## WORK ORDER
Search the listing below for "CROSS". Copy each matching line.

======== PROVIDED ENTRIES

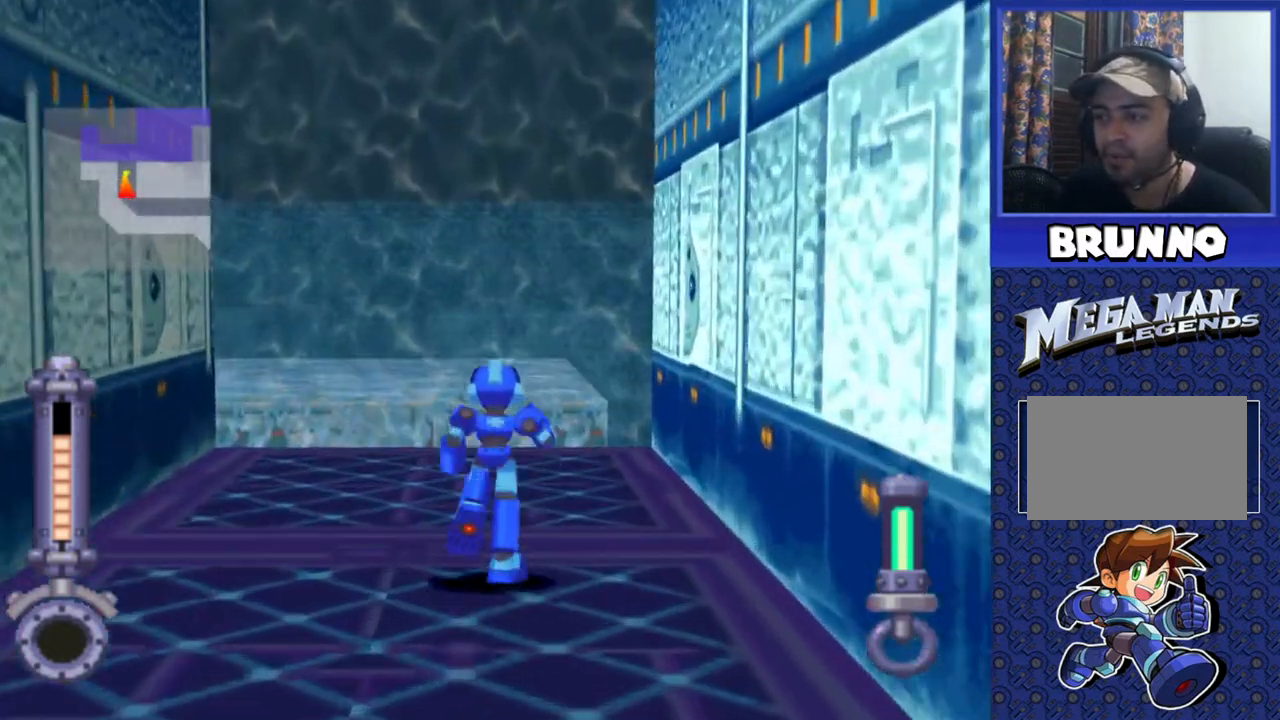
{"buttons": ["CROSS", "DPAD_UP"], "events": [[117, "DPAD_LEFT", "down"], [250, "DPAD_LEFT", "up"], [383, "CROSS", "down"]]}
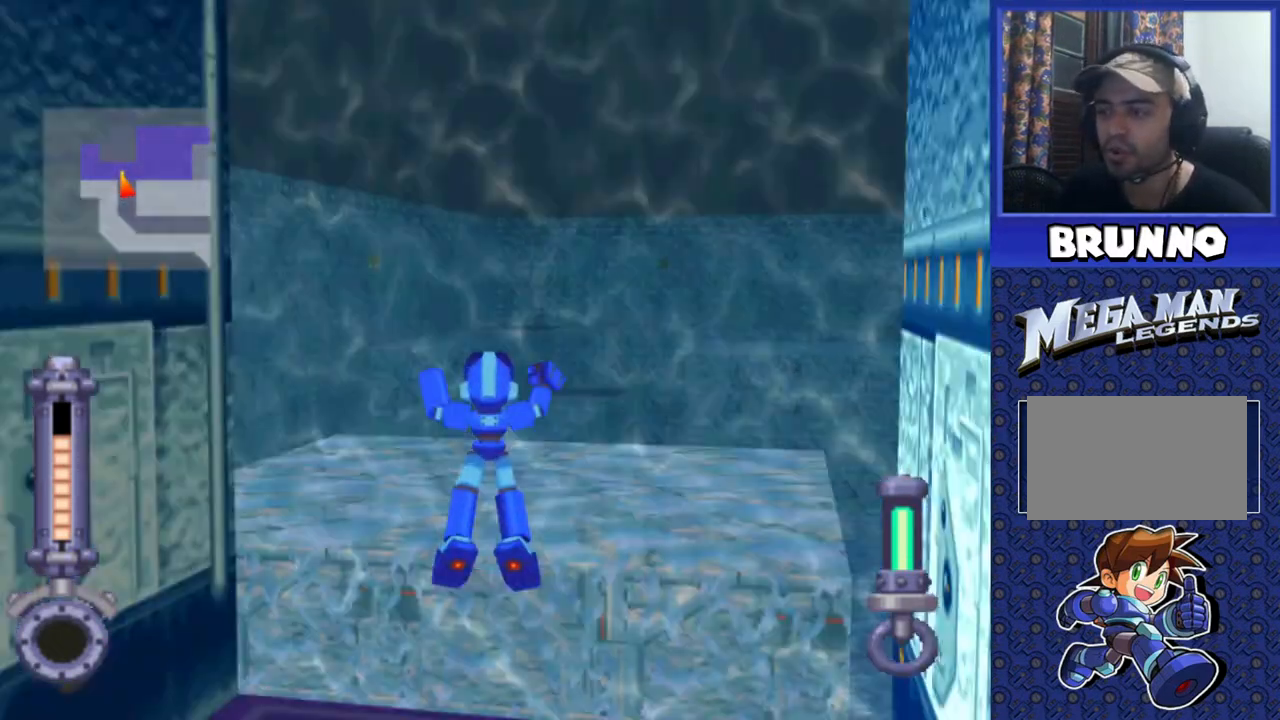
{"buttons": ["DPAD_UP"], "events": [[167, "DPAD_LEFT", "down"], [400, "CROSS", "up"], [433, "DPAD_LEFT", "up"]]}
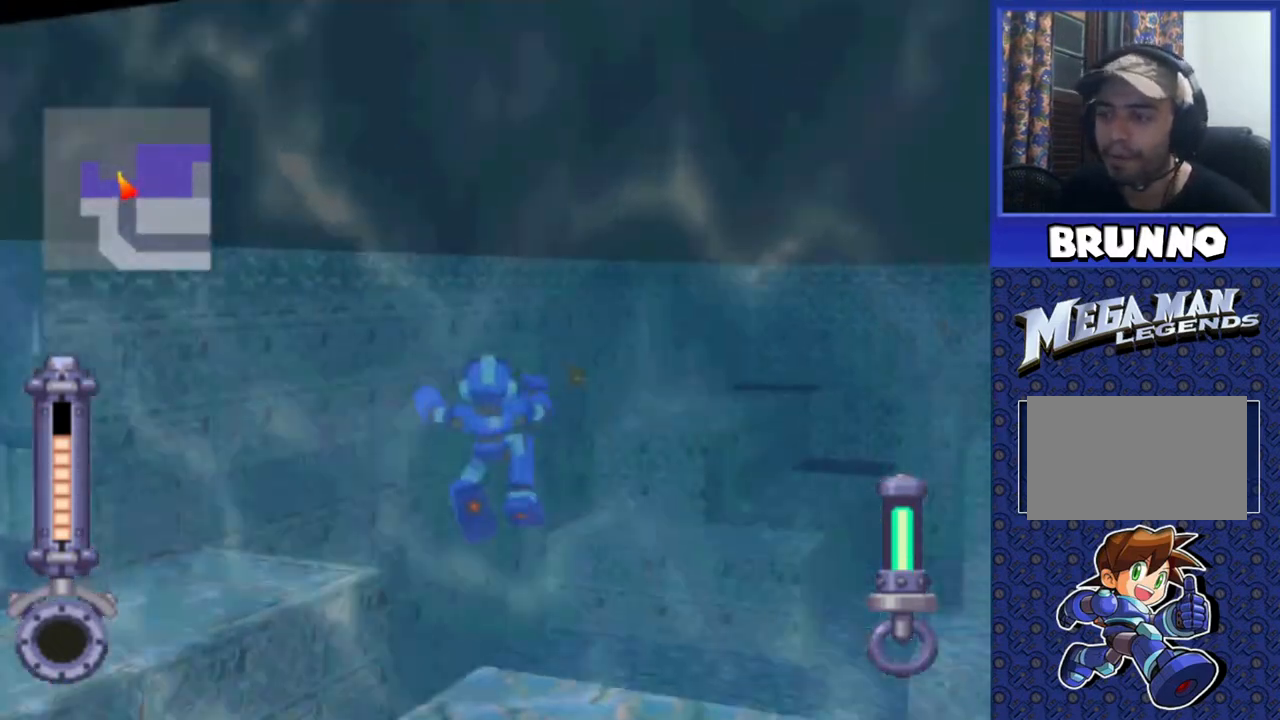
{"buttons": [], "events": [[33, "DPAD_LEFT", "down"], [300, "DPAD_LEFT", "up"], [300, "DPAD_UP", "up"]]}
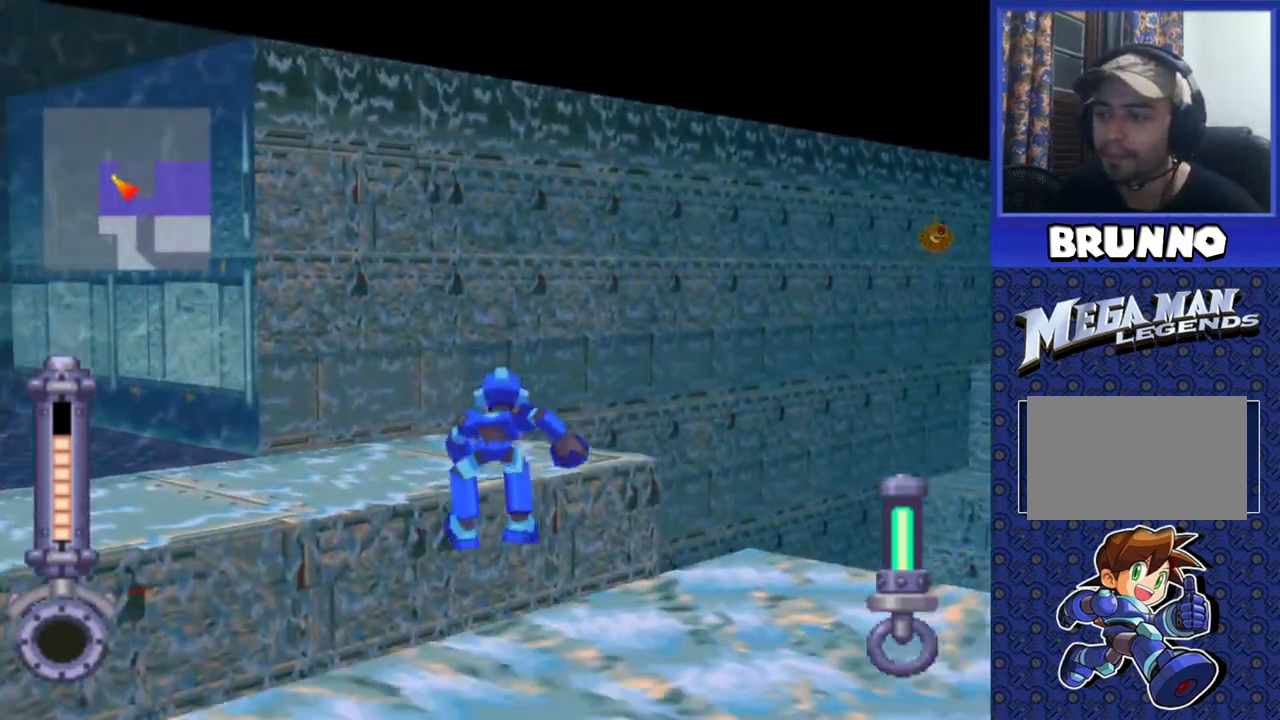
{"buttons": ["DPAD_LEFT"], "events": [[250, "DPAD_LEFT", "down"]]}
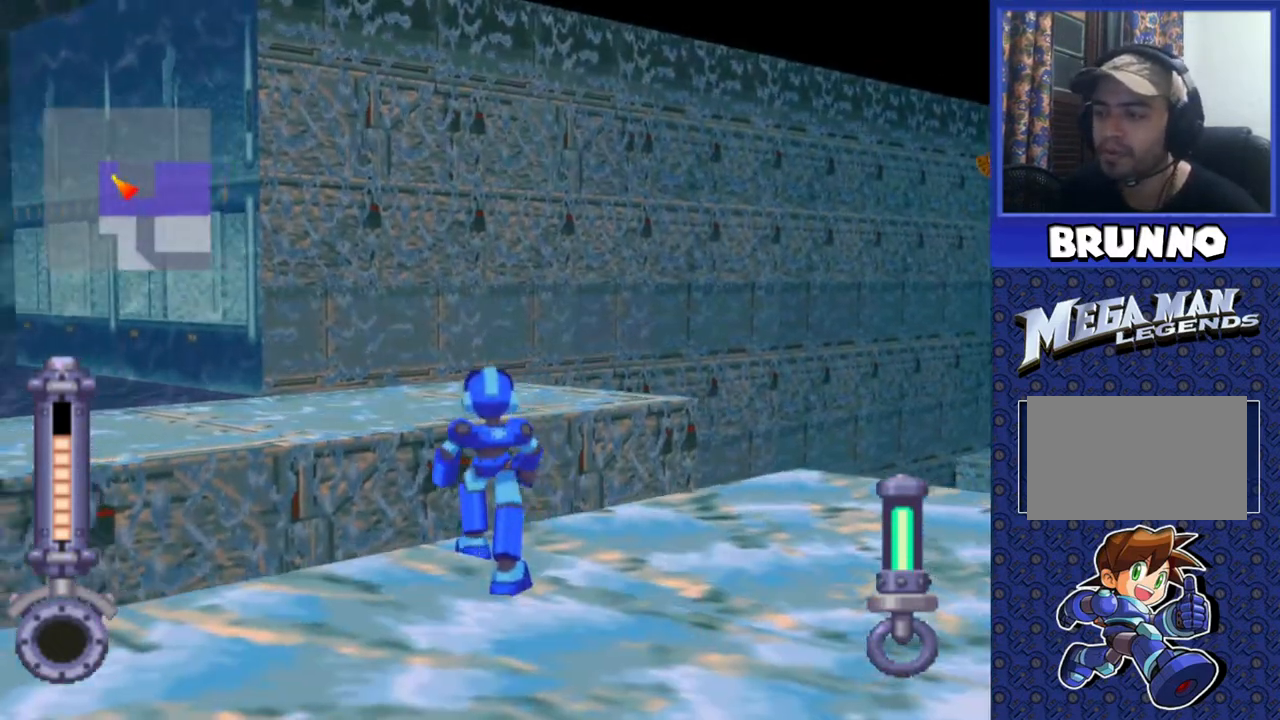
{"buttons": ["CROSS"], "events": [[367, "DPAD_LEFT", "up"], [483, "CROSS", "down"]]}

================

## ANSWER BOX
{"buttons": ["CROSS", "DPAD_UP"], "events": [[117, "DPAD_LEFT", "down"], [250, "DPAD_LEFT", "up"], [383, "CROSS", "down"]]}
{"buttons": ["DPAD_UP"], "events": [[167, "DPAD_LEFT", "down"], [400, "CROSS", "up"], [433, "DPAD_LEFT", "up"]]}
{"buttons": ["CROSS"], "events": [[367, "DPAD_LEFT", "up"], [483, "CROSS", "down"]]}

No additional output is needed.